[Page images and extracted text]
# # #

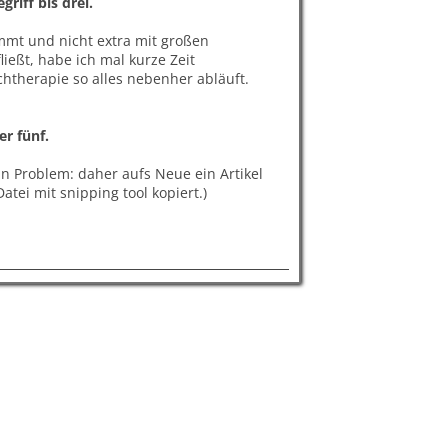
riff bis drei.
mmt und nicht extra mit großen
ießt, habe ich mal kurze Zeit
htherapie so alles nebenher abläuft.
r fünf.
n Problem: daher aufs Neue ein Artikel
atei mit snipping tool kopiert.)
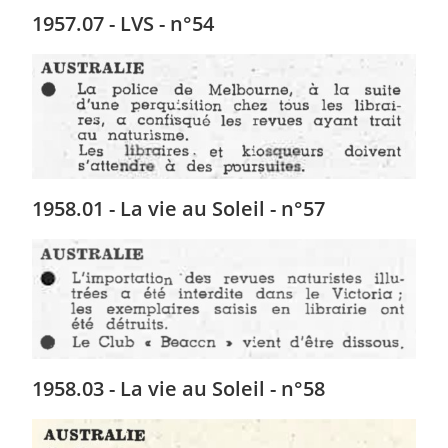
1957.07 - LVS - n°54
1958.01 - La vie au Soleil - n°57
1958.03 - La vie au Soleil - n°58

# # #

EXERCISE GOAL - Leave out every picture and copy verbatim the lines running from the line containing "mmt und nicht extra mit großen" through the final line of the data.

EXPECTED ANSWER -
mmt und nicht extra mit großen
ießt, habe ich mal kurze Zeit
htherapie so alles nebenher abläuft.
r fünf.
n Problem: daher aufs Neue ein Artikel
atei mit snipping tool kopiert.)
1957.07 - LVS - n°54
1958.01 - La vie au Soleil - n°57
1958.03 - La vie au Soleil - n°58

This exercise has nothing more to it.